N.B : Référence de l’article : SHUMEIKAN-N° 4-Janvier 2010-Page 4 Dialogue et transmission. Tamura Shihan.Misogi Travail de Purification.

 

[1]O’sensei est le fondateur japonais de cette discipline martiale et auteur de nombreux ouvrages sur le sujet.

[2] Source : Le code d’honneur de l’Aïkido et du pratiquant. Aikikai de France édition FFAB du 7 octobre 1985.

[3] Bonnos : les illusions, les souffrances.

[4] En Aikido SHISEI = Attitude, posture position, pose SHI= Forme, figure, taille, SEI=Force, vigueur. Les yeux sont mi-clos. Équilibre dans l’action(  karma)

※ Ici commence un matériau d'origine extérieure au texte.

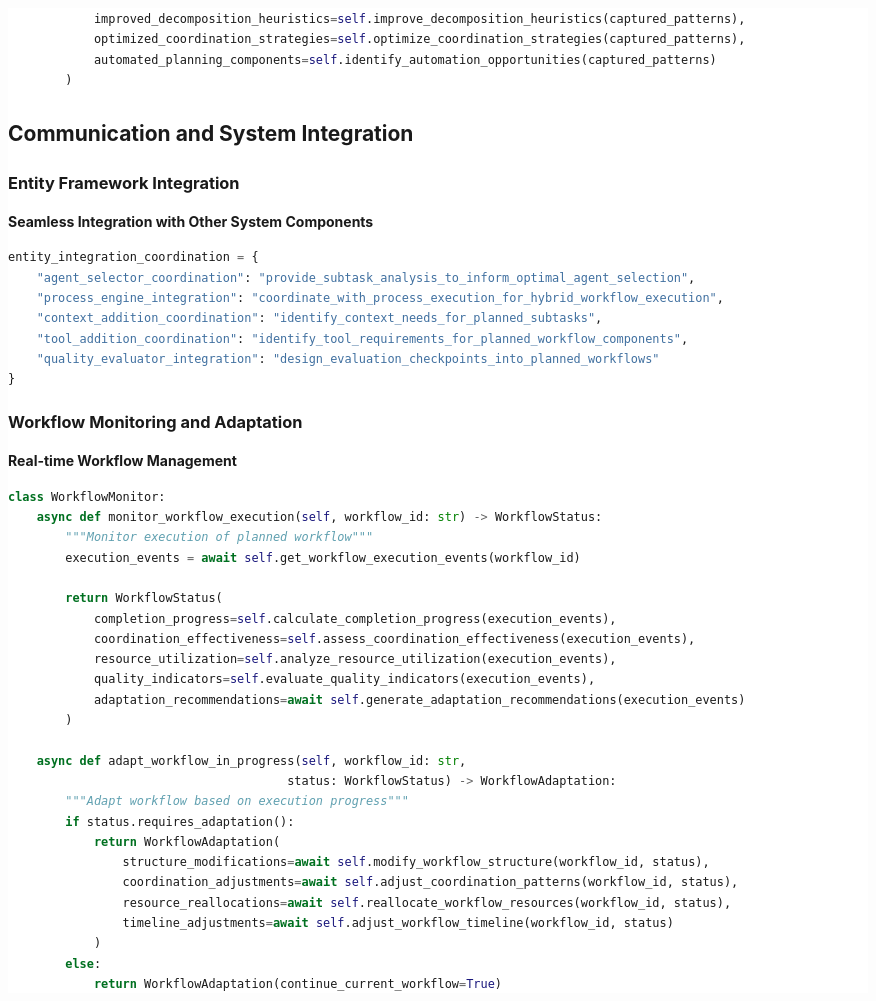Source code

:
 ```python
            improved_decomposition_heuristics=self.improve_decomposition_heuristics(captured_patterns),
            optimized_coordination_strategies=self.optimize_coordination_strategies(captured_patterns),
            automated_planning_components=self.identify_automation_opportunities(captured_patterns)
        )
```

## Communication and System Integration

### Entity Framework Integration
**Seamless Integration with Other System Components**
```python
entity_integration_coordination = {
    "agent_selector_coordination": "provide_subtask_analysis_to_inform_optimal_agent_selection",
    "process_engine_integration": "coordinate_with_process_execution_for_hybrid_workflow_execution",
    "context_addition_coordination": "identify_context_needs_for_planned_subtasks",
    "tool_addition_coordination": "identify_tool_requirements_for_planned_workflow_components",
    "quality_evaluator_integration": "design_evaluation_checkpoints_into_planned_workflows"
}
```

### Workflow Monitoring and Adaptation
**Real-time Workflow Management**
```python
class WorkflowMonitor:
    async def monitor_workflow_execution(self, workflow_id: str) -> WorkflowStatus:
        """Monitor execution of planned workflow"""
        execution_events = await self.get_workflow_execution_events(workflow_id)
        
        return WorkflowStatus(
            completion_progress=self.calculate_completion_progress(execution_events),
            coordination_effectiveness=self.assess_coordination_effectiveness(execution_events),
            resource_utilization=self.analyze_resource_utilization(execution_events),
            quality_indicators=self.evaluate_quality_indicators(execution_events),
            adaptation_recommendations=await self.generate_adaptation_recommendations(execution_events)
        )
    
    async def adapt_workflow_in_progress(self, workflow_id: str, 
                                       status: WorkflowStatus) -> WorkflowAdaptation:
        """Adapt workflow based on execution progress"""
        if status.requires_adaptation():
            return WorkflowAdaptation(
                structure_modifications=await self.modify_workflow_structure(workflow_id, status),
                coordination_adjustments=await self.adjust_coordination_patterns(workflow_id, status),
                resource_reallocations=await self.reallocate_workflow_resources(workflow_id, status),
                timeline_adjustments=await self.adjust_workflow_timeline(workflow_id, status)
            )
        else:
            return WorkflowAdaptation(continue_current_workflow=True)
```

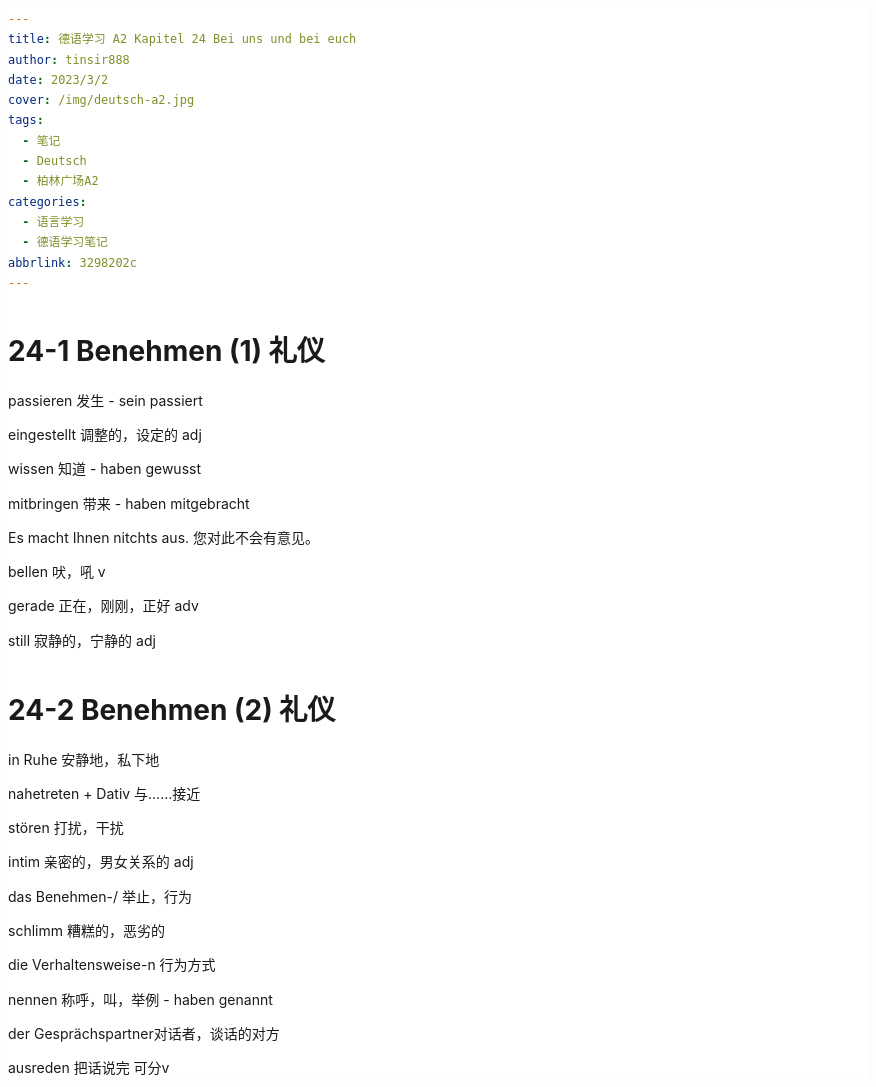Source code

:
 ```yaml
---
title: 德语学习 A2 Kapitel 24 Bei uns und bei euch
author: tinsir888
date: 2023/3/2
cover: /img/deutsch-a2.jpg
tags:
  - 笔记
  - Deutsch
  - 柏林广场A2
categories:
  - 语言学习
  - 德语学习笔记
abbrlink: 3298202c
---
```


# 24-1 Benehmen (1) 礼仪

passieren 发生 - sein passiert

eingestellt 调整的，设定的 adj

wissen 知道 - haben gewusst

mitbringen 带来 - haben mitgebracht

Es macht Ihnen nitchts aus. 您对此不会有意见。

bellen 吠，吼 v

gerade 正在，刚刚，正好 adv

still 寂静的，宁静的 adj

# 24-2 Benehmen (2) 礼仪

in Ruhe 安静地，私下地

nahetreten + Dativ 与……接近

stören 打扰，干扰

intim 亲密的，男女关系的 adj

das Benehmen-/ 举止，行为

schlimm 糟糕的，恶劣的

die Verhaltensweise-n 行为方式

nennen 称呼，叫，举例 - haben genannt

der Gesprächspartner对话者，谈话的对方

ausreden 把话说完 可分v
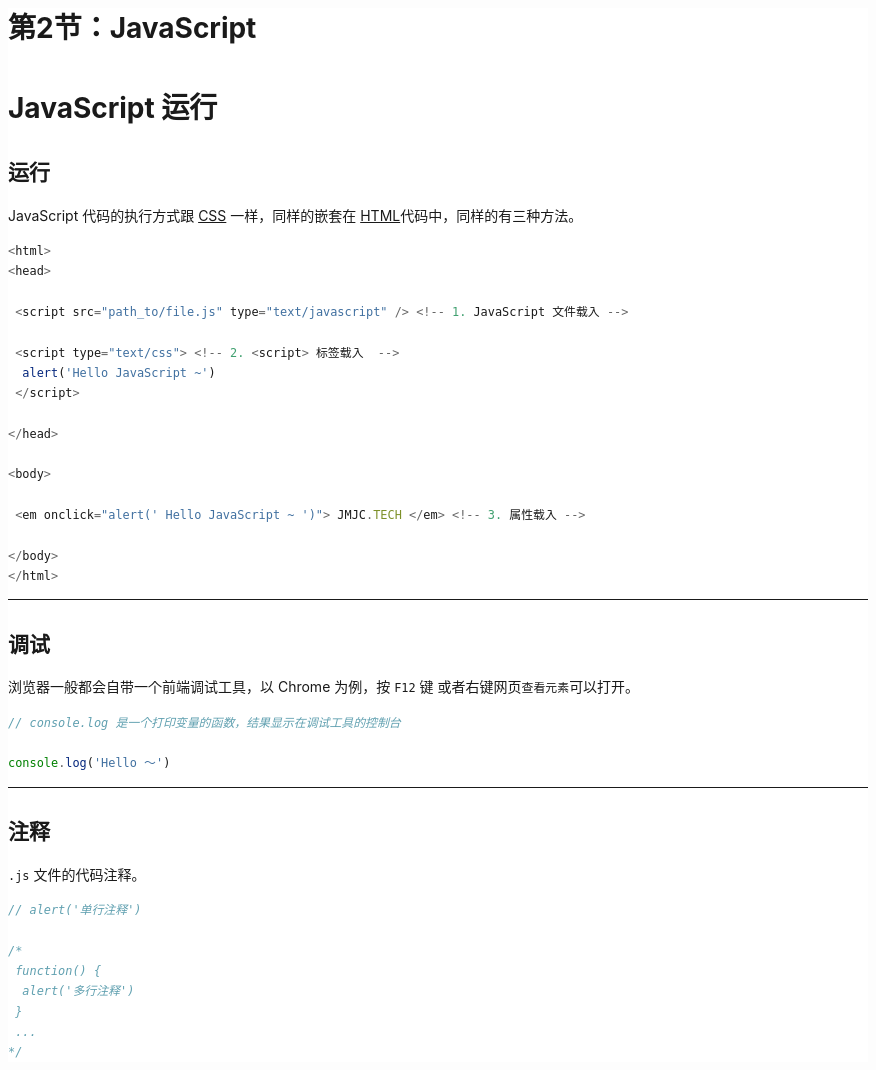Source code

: # 第2节：JavaScript

# JavaScript 运行

## 运行

JavaScript 代码的执行方式跟 [CSS](https://www.jmjc.tech/less/15) 一样，同样的嵌套在 [HTML](https://www.jmjc.tech/less/1)代码中，同样的有三种方法。

```js
<html>
<head>

 <script src="path_to/file.js" type="text/javascript" /> <!-- 1. JavaScript 文件载入 -->

 <script type="text/css"> <!-- 2. <script> 标签载入  -->
  alert('Hello JavaScript ~')
 </script>

</head>

<body>

 <em onclick="alert(' Hello JavaScript ~ ')"> JMJC.TECH </em> <!-- 3. 属性载入 -->

</body>
</html>
```

------

## 调试

浏览器一般都会自带一个前端调试工具，以 Chrome 为例，按 `F12` 键 或者右键网页`查看元素`可以打开。

```js
// console.log 是一个打印变量的函数，结果显示在调试工具的控制台

console.log('Hello ～')
```

------

## 注释

`.js` 文件的代码注释。

```js
// alert('单行注释')

/*
 function() {
  alert('多行注释')
 }
 ... 
*/
```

[5] Mushotoku : « Une concentration d’esprit qui n’est plus attaché au résultat de l’action ni en gain, ni en perte, n’appréhende plus les données du vécu à travers les dispositions corrélatives à l’ego, fait abstraction des interprétations subjectives, la réalité est alors perçue en elle-même »

[6] Voir photo du temple en pièce jointe.

[7] Voir détail du temple au Musée Guimet à Paris.

[8] Le rôle essentiel de purification de l’eau a été mis en valeur par un livre d’un auteur japonais Masaru Emoto auteur des messages cachés de l’eau AIME-TOI. Message de l’eau. Guy Trédaniel Editeur. Un livre de chevet que Maitre Tamura avait offert en 2004 à ses élèves de Monaco après une visite au Musée Océanographique.